Nevertheless, for situations where this format still works—like my shared grocery list example from before, and for capturing all those reminders that Siri enters for me while I’m out and about—I was hoping to discover a replacement for the native Reminders.

GoodTask, while beautiful and ambitious, fails to live up to my most basic expectation: being a better user experience than the native Reminders it builds upon. By definition, something that attempts to improve upon Apple’s work should be easier, more beautiful, and more engaging to use. Sadly, to me it was only more beautiful, and that alone is not going to get me to switch.

Clear, on the other hand, exceeded my expectations. In fact, it’s close to perfection—frustratingly so! I’m shaking my fist at Realmac.

It is truly endearing to interact with, effortless to use, and reliable.

Clear lacks only three things that would make me switch to it immediately for my remaining task management needs:

  1. The ability to create recurring tasks. I use Reminders to help keep me on track for developing good habits, and I don’t want to have to create an identical task every day/week/month because that’s unnecessary work.
  2. The ability to take dictation directly from Siri. Whether this comes in the form of Reminders integration, or as a result of new APIs available with iOS 8, it is crucial for my usage.
  3. The ability to share lists with other users. Groceries, gift ideas…whatever the case, it needs to be possible.

I give these suggestions with the understanding that Clear’s main goal was to remove fluff, but my argument is that these three features represent a gigantic spectrum of use cases that are severely impeded or made impossible by their absence.

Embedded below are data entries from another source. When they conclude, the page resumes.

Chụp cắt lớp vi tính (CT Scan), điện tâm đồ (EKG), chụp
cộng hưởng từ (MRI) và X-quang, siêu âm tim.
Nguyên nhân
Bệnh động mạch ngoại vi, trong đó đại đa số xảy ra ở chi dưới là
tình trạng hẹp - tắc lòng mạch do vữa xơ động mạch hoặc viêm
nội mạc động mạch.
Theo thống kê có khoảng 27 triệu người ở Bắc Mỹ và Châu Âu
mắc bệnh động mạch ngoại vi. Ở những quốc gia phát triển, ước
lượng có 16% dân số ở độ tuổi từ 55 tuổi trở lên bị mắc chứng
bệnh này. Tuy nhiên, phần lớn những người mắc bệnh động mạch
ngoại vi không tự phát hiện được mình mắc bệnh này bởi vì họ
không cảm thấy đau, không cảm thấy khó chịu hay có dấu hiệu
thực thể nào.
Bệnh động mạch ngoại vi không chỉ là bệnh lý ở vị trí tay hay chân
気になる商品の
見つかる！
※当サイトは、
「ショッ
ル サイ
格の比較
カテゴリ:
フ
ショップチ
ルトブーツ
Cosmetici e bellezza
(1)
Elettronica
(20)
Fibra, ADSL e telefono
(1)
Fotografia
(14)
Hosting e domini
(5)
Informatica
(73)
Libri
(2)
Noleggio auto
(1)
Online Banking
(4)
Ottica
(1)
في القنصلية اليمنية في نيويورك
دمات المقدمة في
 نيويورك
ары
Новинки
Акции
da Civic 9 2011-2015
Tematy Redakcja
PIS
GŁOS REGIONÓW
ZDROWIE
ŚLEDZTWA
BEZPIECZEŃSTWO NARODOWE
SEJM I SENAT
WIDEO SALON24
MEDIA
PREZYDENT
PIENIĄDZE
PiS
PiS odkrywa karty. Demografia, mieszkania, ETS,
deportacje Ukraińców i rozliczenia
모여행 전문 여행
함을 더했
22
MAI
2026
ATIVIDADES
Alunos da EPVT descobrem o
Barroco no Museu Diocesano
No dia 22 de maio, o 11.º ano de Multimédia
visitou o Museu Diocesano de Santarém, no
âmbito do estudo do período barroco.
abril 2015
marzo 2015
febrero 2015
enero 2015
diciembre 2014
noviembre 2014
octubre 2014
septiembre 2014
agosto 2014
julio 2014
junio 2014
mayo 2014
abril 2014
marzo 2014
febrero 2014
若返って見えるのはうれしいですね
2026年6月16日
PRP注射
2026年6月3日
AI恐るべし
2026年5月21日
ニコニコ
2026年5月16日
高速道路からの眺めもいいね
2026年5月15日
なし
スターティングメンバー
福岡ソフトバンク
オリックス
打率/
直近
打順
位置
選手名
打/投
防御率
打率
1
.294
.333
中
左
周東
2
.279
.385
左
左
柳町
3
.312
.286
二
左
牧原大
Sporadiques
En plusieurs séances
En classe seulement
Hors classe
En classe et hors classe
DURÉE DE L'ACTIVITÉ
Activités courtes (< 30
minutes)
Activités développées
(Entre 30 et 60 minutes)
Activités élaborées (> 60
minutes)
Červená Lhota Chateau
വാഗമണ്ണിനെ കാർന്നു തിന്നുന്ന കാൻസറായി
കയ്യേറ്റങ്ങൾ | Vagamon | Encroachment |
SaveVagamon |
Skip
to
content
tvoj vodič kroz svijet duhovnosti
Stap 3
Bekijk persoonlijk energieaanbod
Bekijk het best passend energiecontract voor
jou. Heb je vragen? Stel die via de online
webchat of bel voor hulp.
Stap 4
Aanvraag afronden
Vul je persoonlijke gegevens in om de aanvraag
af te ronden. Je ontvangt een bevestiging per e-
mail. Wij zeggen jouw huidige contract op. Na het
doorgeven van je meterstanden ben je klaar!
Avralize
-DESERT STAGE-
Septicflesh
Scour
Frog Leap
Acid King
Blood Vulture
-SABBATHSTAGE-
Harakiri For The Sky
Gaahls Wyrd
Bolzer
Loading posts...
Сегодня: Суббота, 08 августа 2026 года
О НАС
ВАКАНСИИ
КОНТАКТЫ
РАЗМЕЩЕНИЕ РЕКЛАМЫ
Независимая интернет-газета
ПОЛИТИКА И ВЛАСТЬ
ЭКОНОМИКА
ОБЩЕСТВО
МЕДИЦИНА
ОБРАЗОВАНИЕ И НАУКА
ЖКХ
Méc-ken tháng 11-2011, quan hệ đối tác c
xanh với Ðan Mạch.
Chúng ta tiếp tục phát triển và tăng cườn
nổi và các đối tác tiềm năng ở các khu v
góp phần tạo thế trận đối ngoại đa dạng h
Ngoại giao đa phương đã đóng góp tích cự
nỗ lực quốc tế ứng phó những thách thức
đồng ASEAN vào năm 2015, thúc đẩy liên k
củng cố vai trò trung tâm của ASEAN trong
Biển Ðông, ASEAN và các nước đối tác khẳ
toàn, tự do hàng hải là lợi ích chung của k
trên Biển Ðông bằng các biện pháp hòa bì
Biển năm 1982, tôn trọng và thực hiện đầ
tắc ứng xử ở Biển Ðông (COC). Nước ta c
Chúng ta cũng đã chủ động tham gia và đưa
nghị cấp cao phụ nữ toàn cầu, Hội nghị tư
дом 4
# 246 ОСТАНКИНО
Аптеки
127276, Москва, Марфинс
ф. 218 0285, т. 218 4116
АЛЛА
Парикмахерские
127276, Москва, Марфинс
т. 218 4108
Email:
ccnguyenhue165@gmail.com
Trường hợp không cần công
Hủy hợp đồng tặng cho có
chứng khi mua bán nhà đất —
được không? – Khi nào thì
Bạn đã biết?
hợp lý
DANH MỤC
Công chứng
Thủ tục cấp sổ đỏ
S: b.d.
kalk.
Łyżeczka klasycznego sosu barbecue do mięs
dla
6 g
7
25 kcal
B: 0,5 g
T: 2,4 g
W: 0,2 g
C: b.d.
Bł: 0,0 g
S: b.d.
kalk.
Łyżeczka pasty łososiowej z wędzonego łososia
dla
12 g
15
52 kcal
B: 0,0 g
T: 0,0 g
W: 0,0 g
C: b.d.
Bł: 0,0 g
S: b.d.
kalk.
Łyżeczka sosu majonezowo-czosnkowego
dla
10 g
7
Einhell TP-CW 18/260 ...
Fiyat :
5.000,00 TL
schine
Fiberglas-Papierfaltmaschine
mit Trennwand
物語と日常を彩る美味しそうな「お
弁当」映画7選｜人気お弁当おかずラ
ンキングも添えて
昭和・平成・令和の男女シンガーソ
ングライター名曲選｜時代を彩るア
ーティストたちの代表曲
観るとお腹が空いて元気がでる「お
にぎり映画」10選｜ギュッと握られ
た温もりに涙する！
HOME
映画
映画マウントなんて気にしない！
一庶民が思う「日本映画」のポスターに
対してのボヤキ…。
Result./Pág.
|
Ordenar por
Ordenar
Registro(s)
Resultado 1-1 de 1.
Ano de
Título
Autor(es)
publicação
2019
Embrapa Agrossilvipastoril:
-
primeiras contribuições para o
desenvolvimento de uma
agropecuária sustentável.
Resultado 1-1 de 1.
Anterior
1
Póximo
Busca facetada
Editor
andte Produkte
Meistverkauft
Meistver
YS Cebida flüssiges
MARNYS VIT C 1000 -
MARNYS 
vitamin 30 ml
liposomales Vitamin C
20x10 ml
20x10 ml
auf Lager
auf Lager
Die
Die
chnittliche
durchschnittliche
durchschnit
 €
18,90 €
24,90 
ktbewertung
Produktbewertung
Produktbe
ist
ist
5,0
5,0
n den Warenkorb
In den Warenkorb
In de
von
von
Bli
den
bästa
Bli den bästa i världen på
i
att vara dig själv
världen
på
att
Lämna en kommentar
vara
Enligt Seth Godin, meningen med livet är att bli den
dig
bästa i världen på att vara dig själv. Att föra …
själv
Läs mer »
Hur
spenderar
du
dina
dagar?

None of these suggestions are news to Realmac, of course, and in fact their own answer to the question of Does Clear work with the Reminders app on iOS/OS X?” is an enticing not at this time” rather than no”, so I’m optimistic.

Conclusion

While I may not have discovered a replacement for Reminders, I did ultimately enjoy my experience with both GoodTask and Clear.

GoodTask lacks the polish and focus of Clear, but it’s built on solid ground and has a lot of potential to become terrific as the developers continue to work on it. They are very responsive to bug reports and suggestions, so I am confident that we can expect quick improvements.

Clear is unique and remarkable, but for my uses, Realmac have thrown the baby out with the bathwater in trying to pare it down to the essentials. The missing features are maddeningly relevant to the exact ways I would use it, and so despite my earnest desire to switch, for now…I simply can’t.